Argentina generated tap-ins. The US made it easy, and while Klinsmann talked about showing Argentina "too much respect" in the postgame, at least part of it has to be chalked up to a team that came in with a questionable (charitably) gameplan.
• The US came out in a 4-4-2 that Argentina unspooled almost immediately. The 4-4-2 mostly went out of style over the last decade (a recent resurgence from Atletico Madrid and Leicester City notwithstanding) because teams that play a three-man central midfield can swamp that part of the pitch, get on the ball, dictate the rhythm and force tempo. Javier Mascherano and Ever Banega thoroughly outclassed their counterparts, Michael Bradley and Kyle Beckerman, and so even if the US backline was heroic, the Yanks were gonna take an L in this one.
• Beckerman and Bradley did not have a good partnership in this one as dual pivots, and pretty constantly left space in between the central midfield and central defense:
This is the danger of breaking up that triangle of Bradley and central defenders John Brooks & Geoff Cameron. The US could've survived a bad outing from Bradley, but not a bad and disorganized outing from that CB/D-mid triangle. Adding Beckerman, a good defensive midfielder and a smart player, actually made the US worse defensively and infinitely more reactive.
• Taking the occasional beating is inevitable no matter who you are. What makes those beatings bearable for the fanbase is knowing that A) young players got meaningful minutes, and B) the coach will learn from his mistakes.
I'll leave the rest of that thought unsaid.
• Ok, maybe not entirely unsaid: Darlington Nagbe's events map (passes and recoveries) from his 12 minutes. He didn't get on the ball much, but when he did he was reliable and solid. And he did plenty of work tracking back.
• I don't understand why anybody would ever think a Clint Dempsey/Chris Wondolowski partnership would work up top. The US weren't all that much better in the second half with Gyasi Zardes up top -- and what little improvement there was can probably be chalked up to game states -- but starting two second forwards, neither of whom has any speed to push the defenders deep and keep them honest, was never going to work against any decent & decently prepared team.
It's a basic mistake Klinsmann keeps making. He doesn't seem to be able to assess which players' strengths complement each other, and which make each other worse.
• Here's the highlight of the night for the US:
Christian Pulisic could have done better with that final touch -- Opta initially credited him with a shot, but it was pretty clearly a pass. He could have been more selfish.

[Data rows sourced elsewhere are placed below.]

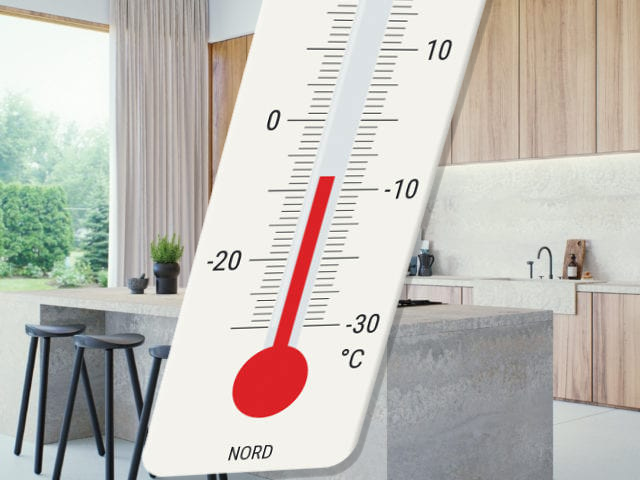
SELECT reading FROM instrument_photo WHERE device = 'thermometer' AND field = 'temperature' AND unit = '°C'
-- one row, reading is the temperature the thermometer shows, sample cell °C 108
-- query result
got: °C -8
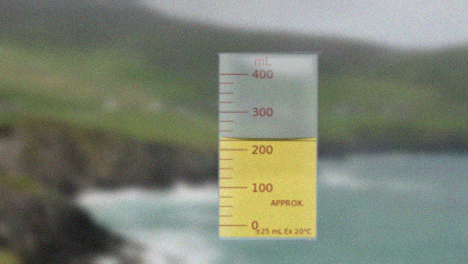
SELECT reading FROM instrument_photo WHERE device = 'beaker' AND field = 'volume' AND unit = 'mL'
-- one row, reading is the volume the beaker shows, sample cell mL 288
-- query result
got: mL 225
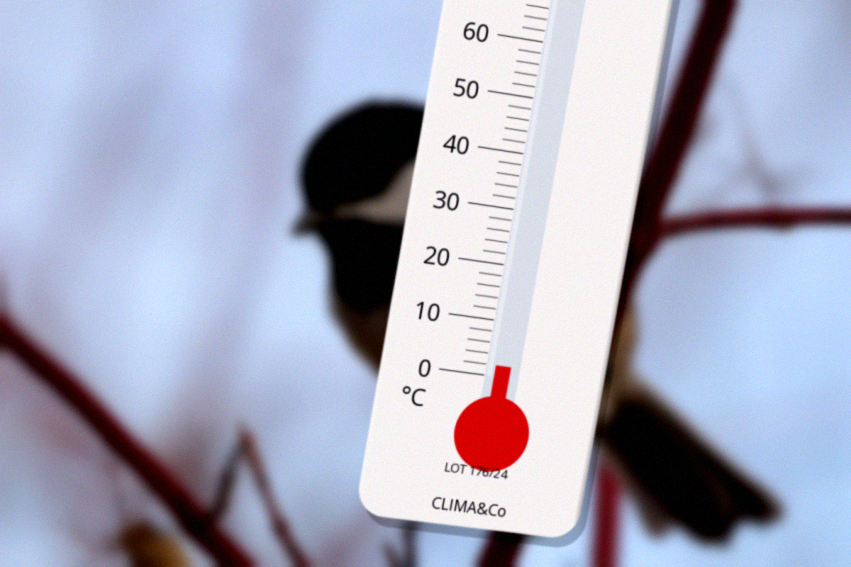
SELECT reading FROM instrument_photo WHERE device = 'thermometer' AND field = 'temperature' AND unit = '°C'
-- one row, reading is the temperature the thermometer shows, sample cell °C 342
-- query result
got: °C 2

But he, like Nagbe, never looked out of his depth. Certainly US fans should hope that those two and Jordan Morris are given more high-leverage minutes in the near future. They bring skills other members of the player pool don't have.
• Messi is impossibly great. His free-kick goal is one that folks will replay for a hundred years, and was a worthy record-breaker. I think that, no matter what happens in the final, he is the greatest who has ever played this game.
That said, I hope that Argentina win because I don't think he'll get all that many more opportunities to win a major title with his country.
• Higuain's movement was/is so good. He was the first striker this tournament to force Brooks into multiple errors. No shame in Brooks's game, though -- it happens. And if there's anything the last 12 months shows us, he's able to learn from his mistakes and improve.
• Fabian Johnson had a mostly invisible day, which is better than most of his teammates can say. I still think that it's a mistake to play him in the back since the US badly need his creativity and smarts in attack -- without that sort of thing you can end up with zero shot attempts -- but he deserves credit for the defensive effort he put in. He was much better on that side of the ball this summer than he was in the previous two.
• The third-place game will be on Saturday (8 pm ET; FS1 | Univision | UDN) against either Colombia or Chile, either of whom would be favorites against the US. We'll see what Klinsmann & Co. are able to learn between now and then.